# Dokumen Sumber
━━━━━━━━━━━━━━━━
Ia hidup bersama Rasulullah dalam kedudukannya sebagai pembantu yang dipersembahkan oleh ibunya yaitu Ummu Sulaim pada usia 10 tahun. Ayahnya bernama Malik ibn an Nadzor. Rasulullah sediri memperlakukannya dengan sangat bujaksana, bukan sebagai seorang tuan kepada pembantunya. Dalam hal ini Anas pernah bercerita bahwa Rasulullah tidak pernah menyinggung perasaannya, bermasam muka, atau menegur apa saja yang dikerjakan maupun yang ditinggalkan kecuali hanya menyerahkannya kepda Allah.
Silsilah sanad yang paling soheh yang sampai kepadanya ialah melalui Malik bin Anas dari Ibn Syihab az Zuhri. Sedangkan yang paling lemah ialah melalui Daud ibn al Muhabbir dari ayahnya dari Abban ibn Abi Iyasi.
Karena keluasan ilmunya tersebut Qatadah mengatakan di hari wafatnya Anas bahwa Muwarid berkata pada hari ini telah lenyap seperdua ilmu.

4. Aisyah Ummul Mukminin

Beliau meriwayatkan hadis dari Rasulullah sebanyak 2210 hadis dari jumlah tersebut 174 hadis muttafakun alaihi, 64 hadis diriwayatkan Bukhori dan 68 Hadis diriwayakan Muslim.
━━━━━━━━━━━━━━━━
# Data yang Disediakan
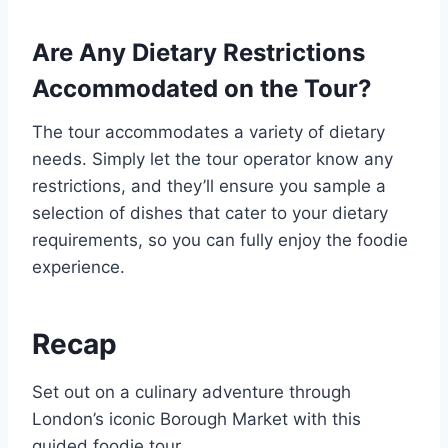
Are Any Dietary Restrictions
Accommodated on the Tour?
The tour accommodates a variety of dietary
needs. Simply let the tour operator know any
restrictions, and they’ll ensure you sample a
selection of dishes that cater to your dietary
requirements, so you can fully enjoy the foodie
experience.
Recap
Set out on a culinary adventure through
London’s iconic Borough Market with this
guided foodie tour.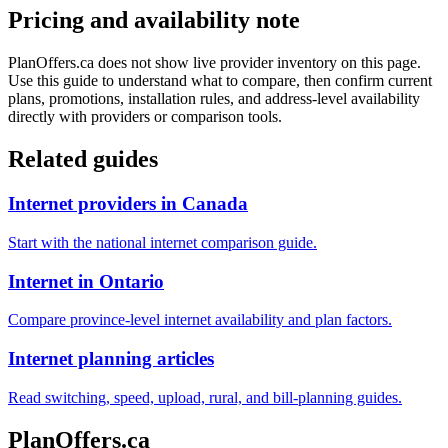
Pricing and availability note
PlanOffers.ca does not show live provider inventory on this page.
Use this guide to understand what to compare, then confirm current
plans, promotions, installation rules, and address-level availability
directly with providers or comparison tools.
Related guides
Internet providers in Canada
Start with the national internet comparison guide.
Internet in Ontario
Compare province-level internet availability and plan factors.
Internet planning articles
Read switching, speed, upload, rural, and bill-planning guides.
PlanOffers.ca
━━━━━━━━━━━━━━━━
# Petunjuk Latihan
A: Menurut dokumen sumber, berapa jumlah hadis yang diriwayatkan Aisyah dari Rasulullah?
B: Lanjutkan dokumen sumber tentang para periwayat hadis, dimulai sesudah kalimat terakhirnya.
Butir-butir data tersebut merupakan bahan tersendiri yang tidak berkaitan dengan dokumen sumber.

# Kunci Jawaban
A: Sebanyak 2210 hadis.

B:
Aisyah adalah istri Nabi, putri Abu Bakar as Siddiq, teman sekaligus orang yang paling dikasihi Nabi. Aisyah masuk Islam ketika masih kecil sesudah 18 orang yang lain. Rasulullah memperistrinya pada tahun dua hijriah, Rasulullah selalu mengalah kepadanya dan mengikuti kesenangannya dengan penuh cinta. Hal itu tidaklah aneh karena akhlak mulia yang ada pada dirinya tidak dimiliki oleh wanita lain. Beliau mempelajari bahasa, syair, ilmu kedokteran, nasab nasab. Berkata az Zuhri andaikan ilmu yang dikuasai Aisyah dibandingkan dengan yang dimiliki semua isteri Nabi dan ilmu seluruh wanita, niscaya ilmu Aisyah masih lebi utama. Urwah menambahkan aku tidak pernah melihat seorang pun yang mengerti ilmu kedokteran, syair, dan fiqh melebihi aisyah.
Dalam menyampaikan sebuah hadis Aisyah kerap kali menggambarkan perihal yang meyebabkan nabi mengeluarkan hadis dan dalam kontek apa maksud dan tujuan yang hendak ditunjukan. Itulah sebagian dari keluasan ilmunya.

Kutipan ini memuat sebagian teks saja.